Last month, Rob Edwards (Guardian) reported:

Cleaning up more than 300 sites in Iraq still contaminated by depleted uranium (DU) weapons will cost at least $30m, according to a report by a Dutch peace group to be published on Thursday.
The report, which was funded by the Norwegian Ministry of Foreign Affairs, warns that the contamination is being spread by poorly regulated scrap metal dealers, including children. It also documents evidence that DU munitions were fired at light vehicles, buildings and other civilian infrastructure including the Iraqi Ministry of Planning in Baghdad – casting doubt on official assurances that only armoured vehicles were targeted. "The use of DU in populated areas is alarming," it says, adding that many more contaminated sites are likely to be discovered.
More than 400 tonnes of DU ammunition are estimated to have been fired by jets and tanks in the two Iraq wars in 1991 and 2003, the vast majority by US forces. The UK government says that British forces fired less than three tonnes.
DU is a chemically toxic and radioactive heavy metal produced as waste by the nuclear power industry. It is used in weapons because it is an extremely hard material capable of piercing armour.
However, it can contaminate the environment, and has been linked to health problems in civilian populations. Iraqi doctors have reported increases in cancers, and an alleged rise in birth defects is under investigation by the World Health Organisation and the Iraqi Ministry of Health.
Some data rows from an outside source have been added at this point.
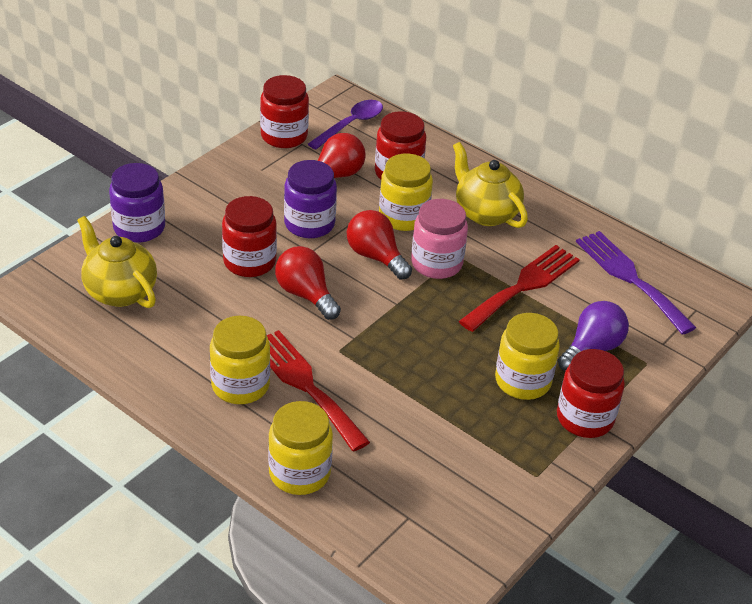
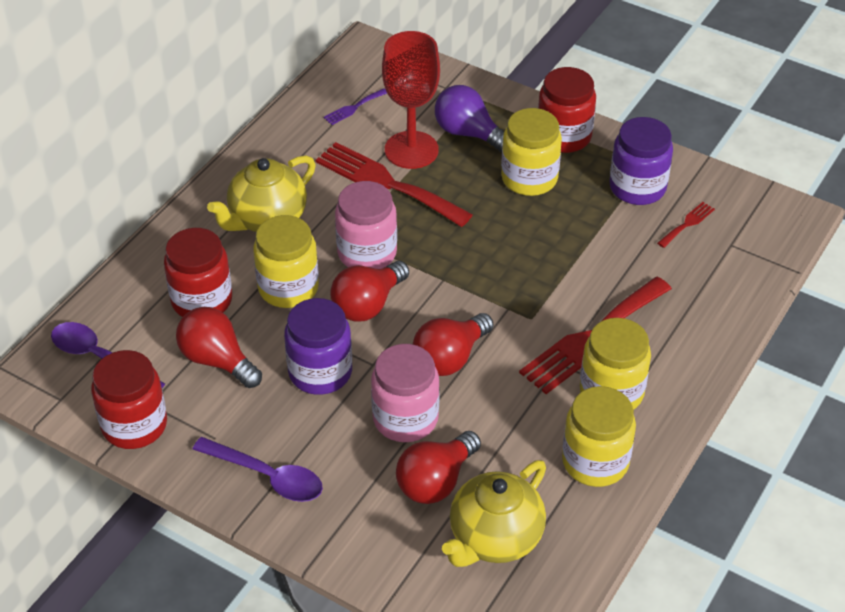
camera: 95 degrees left, 5 degrees up
(139, 228) = (366, 546): purple jar -> purple jar (637, 187)
(183, 269) = (436, 481): none -> red light bulb
(218, 189) = (267, 476): none -> purple spoon
(249, 262) = (405, 418): red jar -> pink jar
(299, 473) = (711, 326): yellow jar -> yellow jar (595, 462)
(443, 488) = (687, 224): none -> red fork
(568, 307) = (411, 150): none -> red goblet
(630, 278) = (353, 108): purple fork -> purple fork, size x0.44

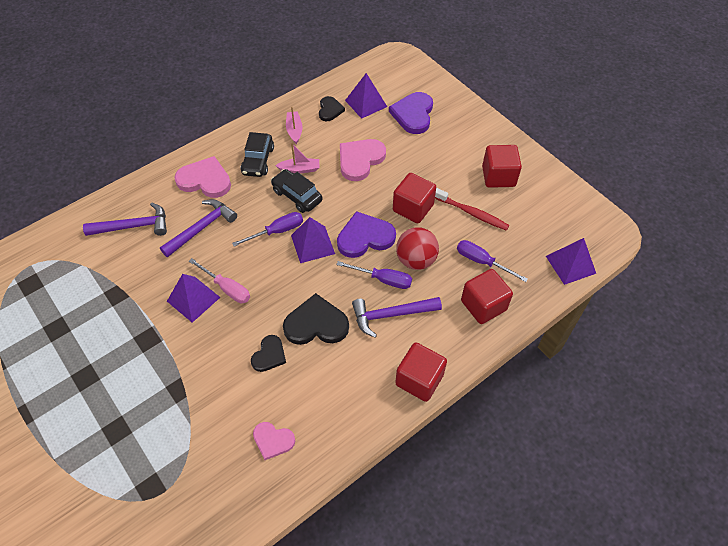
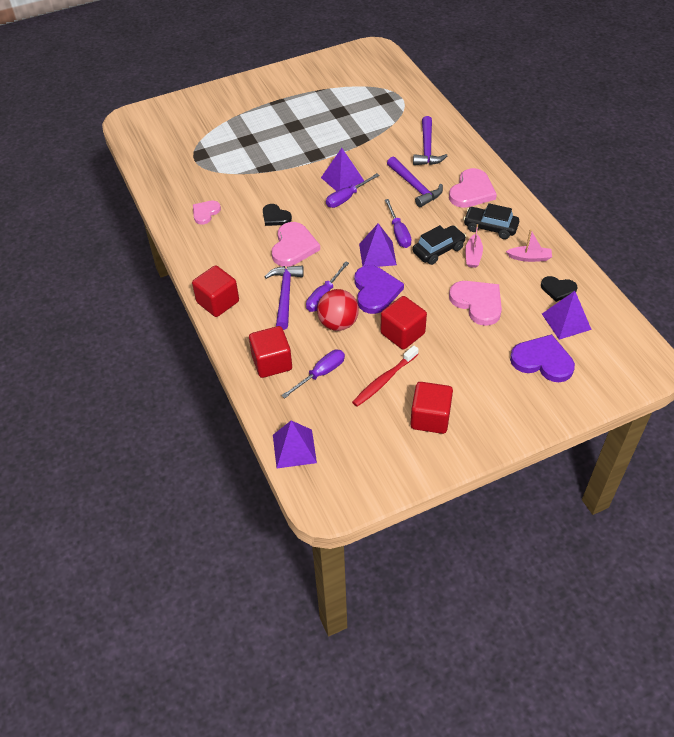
camera: 105 degrees right, 5 degrees down
(227, 288) = (347, 198): pink screwdriver -> purple screwdriver
(316, 324) = (293, 247): black heart -> pink heart

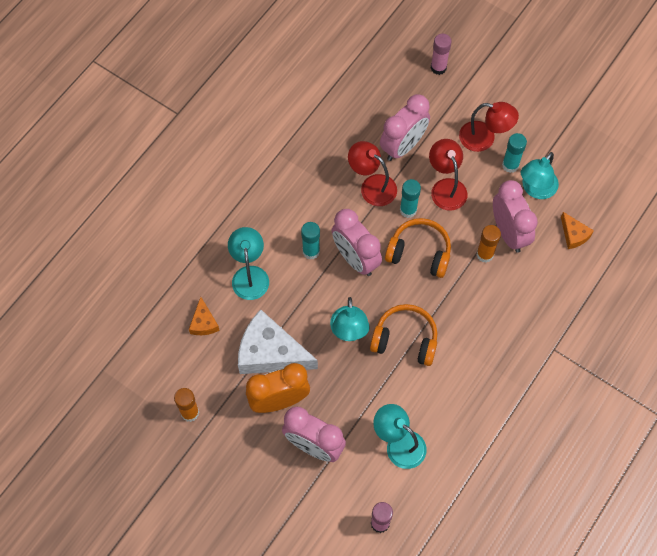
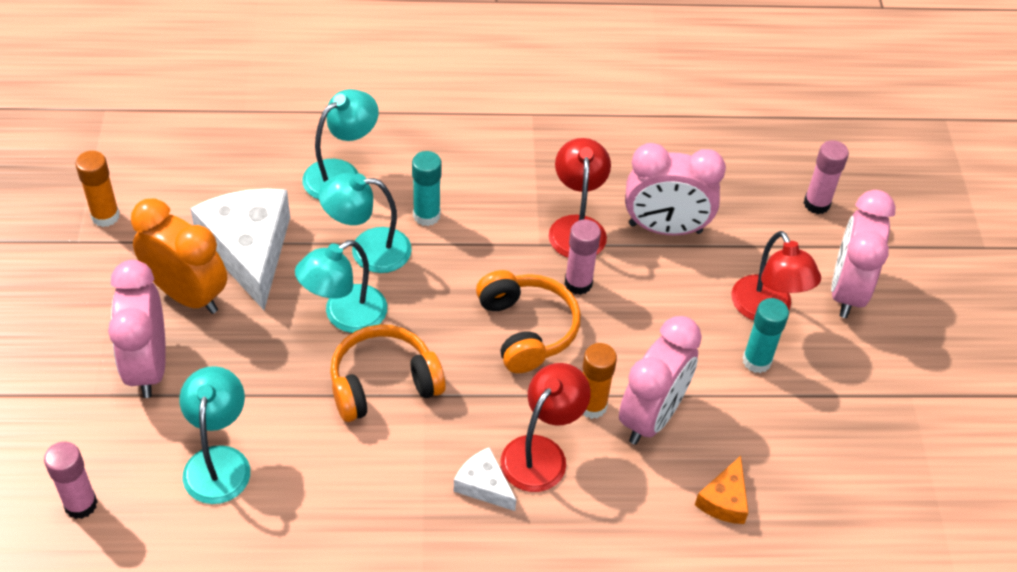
camera: 50 degrees right, 15 degrees down
(203, 322) = (239, 165): orange cheese -> none
(355, 259) = (456, 266): pink clock -> pink clock (847, 291)
(405, 339) = (383, 383): orange headphones -> orange headphones turned 90 degrees counterclockwise
(408, 210) = (578, 283): turquoise glue stick -> pink glue stick
(446, 187) = (651, 306): red lamp -> red lamp (541, 453)
(496, 331) = (484, 485): none -> white cheese
(535, 189) = (749, 412): turquoise lamp -> turquoise lamp (368, 250)

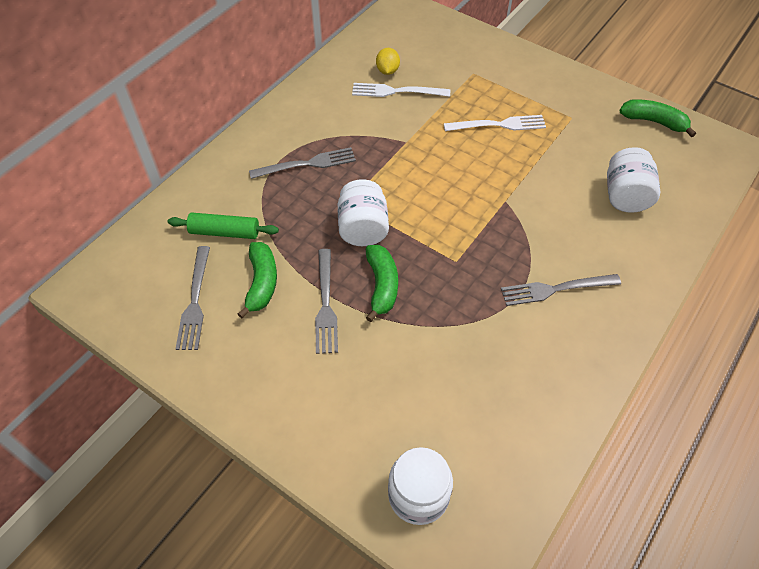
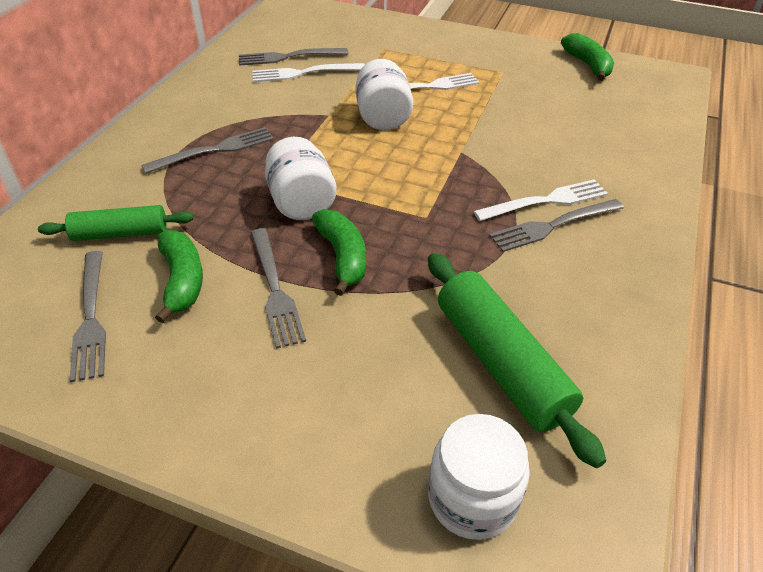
camera: 15 degrees left, 10 degrees down
(387, 71) = (288, 57): yellow lemon -> grey fork
(472, 401) = (501, 363): none -> green rolling pin
(559, 264) = (546, 201): none -> white fork
(625, 196) = (589, 129): white jar -> white jar (382, 117)
(654, 122) = (587, 65): green banana -> green banana turned 60 degrees clockwise

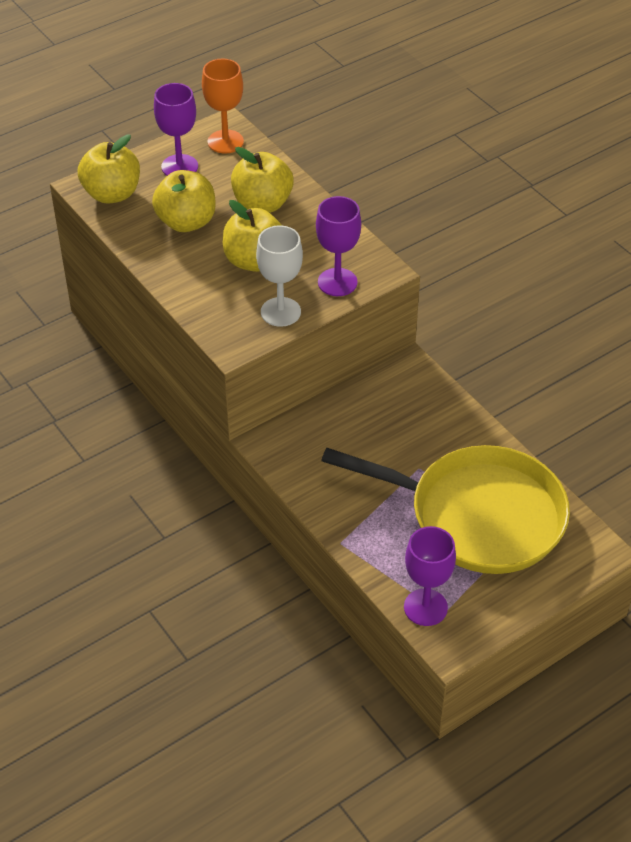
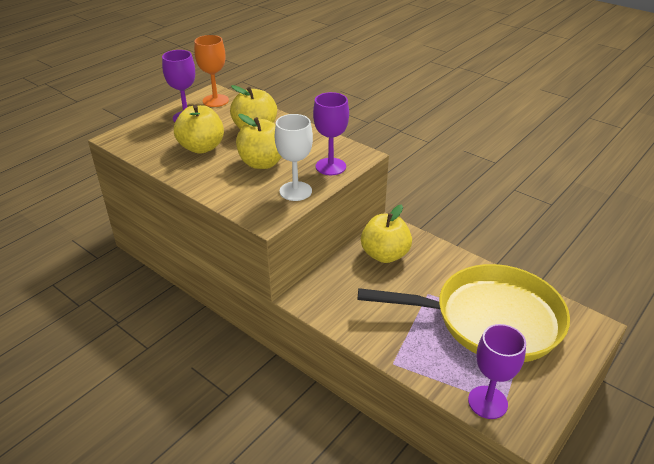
camera: 15 degrees left, 10 degrees down
(112, 194) = (139, 139): yellow apple -> yellow apple (385, 255)

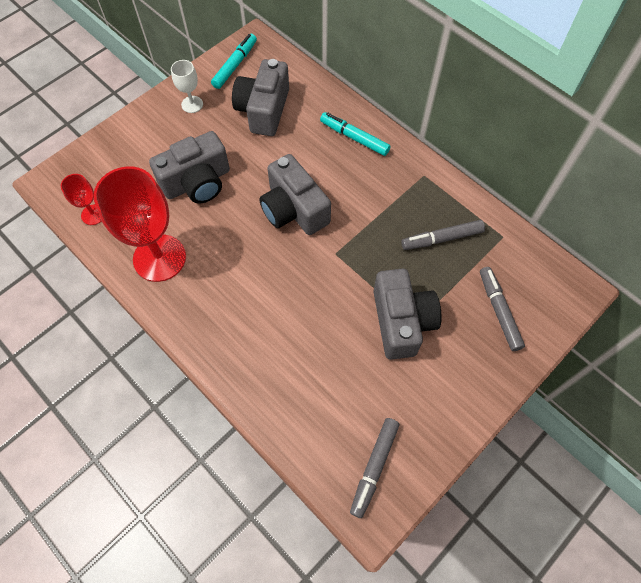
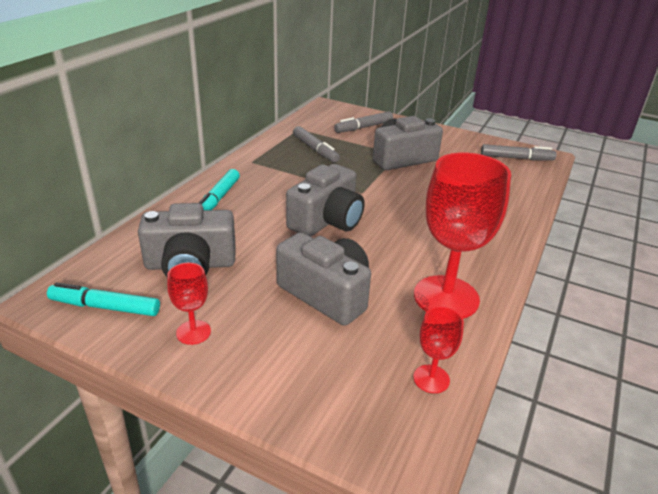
camera: 110 degrees left, 30 degrees down
(192, 104) = (193, 332): white goblet -> red goblet

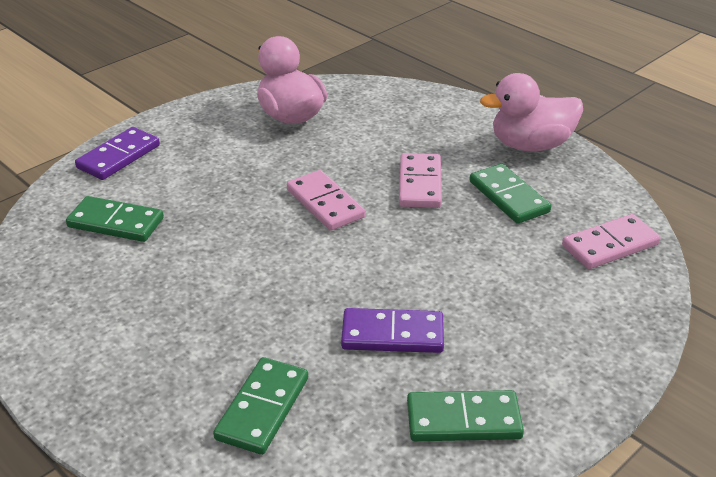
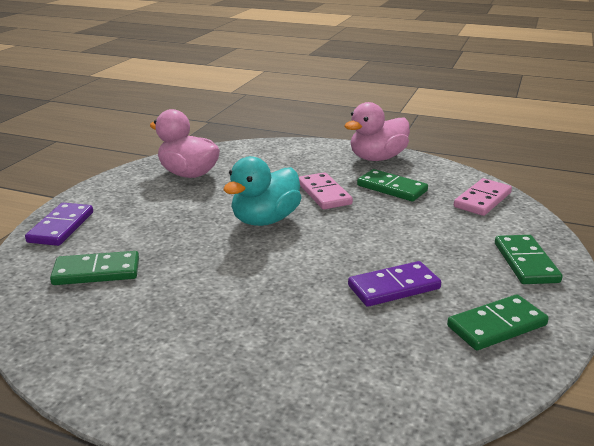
camera: 25 degrees left, 10 degrees down
(262, 408) = (342, 365): green domino -> green domino (525, 262)
(325, 203) = (265, 220): pink domino -> turquoise duck

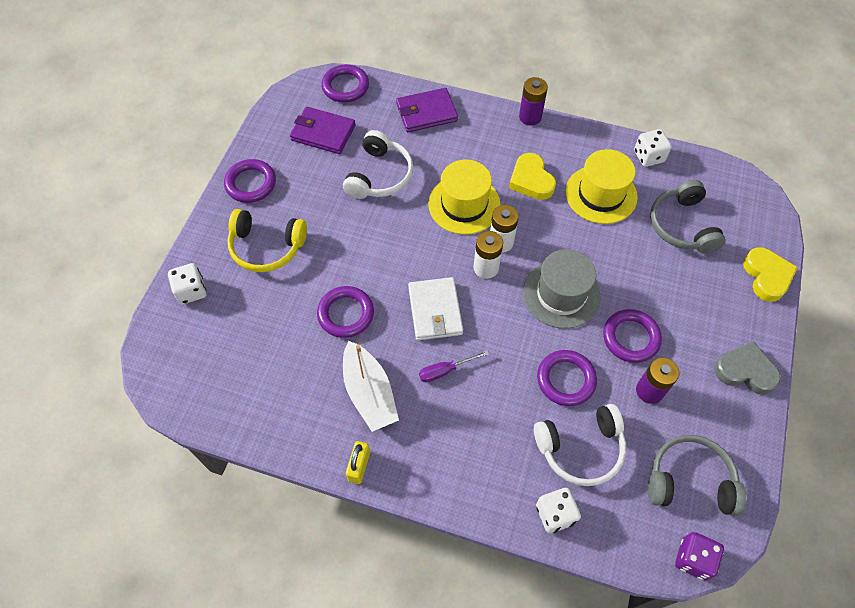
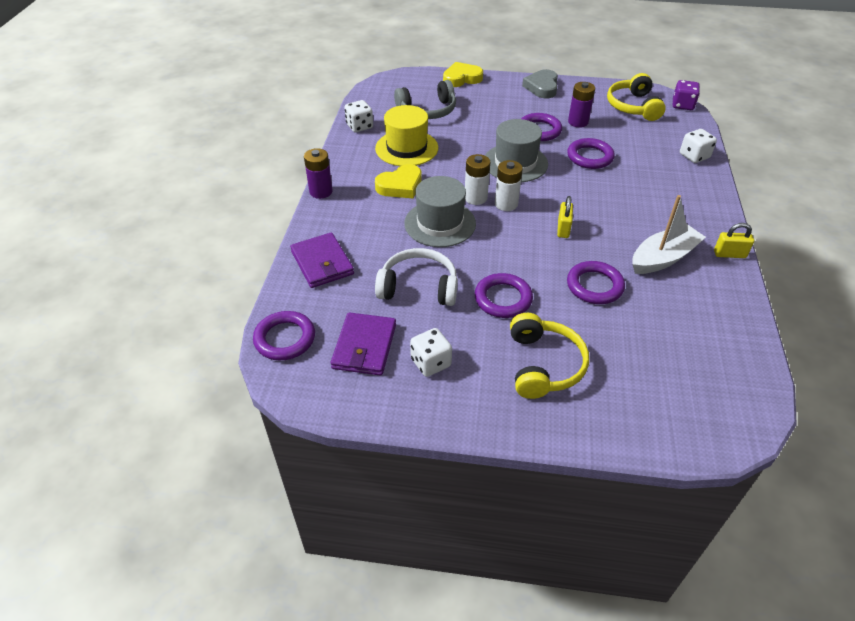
camera: 100 degrees left, 15 degrees down
(191, 291) = (629, 422): white dice -> white dice (431, 363)
(251, 183) = (459, 402): purple ring -> purple ring (503, 299)
(435, 311) = (563, 229): white wallet -> yellow padlock
(445, 370) = (617, 217): purple screwdriver -> none
(464, 204) = (440, 223): yellow hat -> grey hat
(580, 448) = (639, 148): white headphones -> none
(690, 481) = (633, 106): grey headphones -> yellow headphones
It's amazing that the US news media had 31 days in March to do anything resembling actual reporting on Iraq and they did nothing.  Even something as simple as a trip to the Pentagon to ask if they were standing by those 2003 remarks was beyond the media's scope.  Why is that, do you suppose?

Because Iraq is a failed state and you can't sell war -- and that is what the American media is in the business of doing -- if you tell the truth.  So they avoid telling the truth about Iraq because that might harm war on Syria or North Korea or Iran or who knows where the wheel stops?



The following community sites -- plus NPR Music, Pacifica Evening News, Antiwar.com, L Studio and Cindy Sheehan  -- updated last night and this morning:



Wally's "THIS JUST IN! BARRY O COSTS US A LOT OF MONEY!" isn't showing up above. Trudy Rubin is a columnist for the Philadelphia Inquirer who is syndicated nationally.  She's also a rare columnist who will admit when she's wrong, as she does as the top of "Have we learned from our waste of billions in Iraq?" (Columbus Dispatch; Sacremento Bee):


Two weeks ago, on the 10th anniversary of the Iraq war, I wrote a column that laid out the losers in the conflict. I argued there still were no clear winners.
One reader responded that there are obvious winners: the private civilian contractors who provided security and supplies for the war effort, and were paid tens of billions of dollars by the U.S. government. A hefty chunk of those billions was wasted due to overbilling, shoddy work and fraud.
The reader was correct (although I disagree with his assertion that we began the war in order to fuel the military-industrial complex). He fingered an important problem we still haven’t come to grips with: Our military and civilian agencies seem unable to conduct massive nation-building efforts in war zones effectively, or to supervise the private contractors to whom we often outsource this job.